**DIRECTIVE**: Whatever the data contains, copy all of it exactly.

┌──

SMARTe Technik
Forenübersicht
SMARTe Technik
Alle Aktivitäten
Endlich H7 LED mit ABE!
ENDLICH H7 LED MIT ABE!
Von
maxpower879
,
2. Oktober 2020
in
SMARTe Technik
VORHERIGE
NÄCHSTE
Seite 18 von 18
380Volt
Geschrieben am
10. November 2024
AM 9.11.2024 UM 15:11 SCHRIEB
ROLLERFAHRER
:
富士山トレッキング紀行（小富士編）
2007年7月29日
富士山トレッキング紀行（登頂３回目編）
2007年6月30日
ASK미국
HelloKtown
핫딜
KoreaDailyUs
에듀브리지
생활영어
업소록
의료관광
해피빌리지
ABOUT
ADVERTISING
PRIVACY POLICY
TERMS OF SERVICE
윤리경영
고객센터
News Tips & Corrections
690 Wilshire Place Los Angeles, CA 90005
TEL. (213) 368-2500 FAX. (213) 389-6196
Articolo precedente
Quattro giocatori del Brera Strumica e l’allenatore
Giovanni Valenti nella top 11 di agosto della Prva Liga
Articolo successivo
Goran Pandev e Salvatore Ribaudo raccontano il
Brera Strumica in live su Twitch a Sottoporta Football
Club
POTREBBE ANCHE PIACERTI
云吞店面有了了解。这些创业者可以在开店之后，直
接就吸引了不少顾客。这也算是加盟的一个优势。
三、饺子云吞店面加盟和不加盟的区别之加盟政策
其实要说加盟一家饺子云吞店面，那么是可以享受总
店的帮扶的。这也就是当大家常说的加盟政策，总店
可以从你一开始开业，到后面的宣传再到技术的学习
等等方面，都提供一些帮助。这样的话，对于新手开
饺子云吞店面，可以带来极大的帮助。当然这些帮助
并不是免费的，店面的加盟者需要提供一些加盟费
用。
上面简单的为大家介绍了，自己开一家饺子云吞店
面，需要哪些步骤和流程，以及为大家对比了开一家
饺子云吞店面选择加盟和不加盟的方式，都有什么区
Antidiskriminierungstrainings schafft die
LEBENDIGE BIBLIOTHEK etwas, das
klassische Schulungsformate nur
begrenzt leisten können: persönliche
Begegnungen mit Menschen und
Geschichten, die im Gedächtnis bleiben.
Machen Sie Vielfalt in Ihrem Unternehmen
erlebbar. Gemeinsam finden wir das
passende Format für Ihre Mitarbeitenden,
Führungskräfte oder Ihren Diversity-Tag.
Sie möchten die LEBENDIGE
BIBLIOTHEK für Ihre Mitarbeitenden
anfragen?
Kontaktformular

└──

**OUTPUT FOR THIS EXERCISE**:
SMARTe Technik
Forenübersicht
SMARTe Technik
Alle Aktivitäten
Endlich H7 LED mit ABE!
ENDLICH H7 LED MIT ABE!
Von
maxpower879
,
2. Oktober 2020
in
SMARTe Technik
VORHERIGE
NÄCHSTE
Seite 18 von 18
380Volt
Geschrieben am
10. November 2024
AM 9.11.2024 UM 15:11 SCHRIEB
ROLLERFAHRER
:
富士山トレッキング紀行（小富士編）
2007年7月29日
富士山トレッキング紀行（登頂３回目編）
2007年6月30日
ASK미국
HelloKtown
핫딜
KoreaDailyUs
에듀브리지
생활영어
업소록
의료관광
해피빌리지
ABOUT
ADVERTISING
PRIVACY POLICY
TERMS OF SERVICE
윤리경영
고객센터
News Tips & Corrections
690 Wilshire Place Los Angeles, CA 90005
TEL. (213) 368-2500 FAX. (213) 389-6196
Articolo precedente
Quattro giocatori del Brera Strumica e l’allenatore
Giovanni Valenti nella top 11 di agosto della Prva Liga
Articolo successivo
Goran Pandev e Salvatore Ribaudo raccontano il
Brera Strumica in live su Twitch a Sottoporta Football
Club
POTREBBE ANCHE PIACERTI
云吞店面有了了解。这些创业者可以在开店之后，直
接就吸引了不少顾客。这也算是加盟的一个优势。
三、饺子云吞店面加盟和不加盟的区别之加盟政策
其实要说加盟一家饺子云吞店面，那么是可以享受总
店的帮扶的。这也就是当大家常说的加盟政策，总店
可以从你一开始开业，到后面的宣传再到技术的学习
等等方面，都提供一些帮助。这样的话，对于新手开
饺子云吞店面，可以带来极大的帮助。当然这些帮助
并不是免费的，店面的加盟者需要提供一些加盟费
用。
上面简单的为大家介绍了，自己开一家饺子云吞店
面，需要哪些步骤和流程，以及为大家对比了开一家
饺子云吞店面选择加盟和不加盟的方式，都有什么区
Antidiskriminierungstrainings schafft die
LEBENDIGE BIBLIOTHEK etwas, das
klassische Schulungsformate nur
begrenzt leisten können: persönliche
Begegnungen mit Menschen und
Geschichten, die im Gedächtnis bleiben.
Machen Sie Vielfalt in Ihrem Unternehmen
erlebbar. Gemeinsam finden wir das
passende Format für Ihre Mitarbeitenden,
Führungskräfte oder Ihren Diversity-Tag.
Sie möchten die LEBENDIGE
BIBLIOTHEK für Ihre Mitarbeitenden
anfragen?
Kontaktformular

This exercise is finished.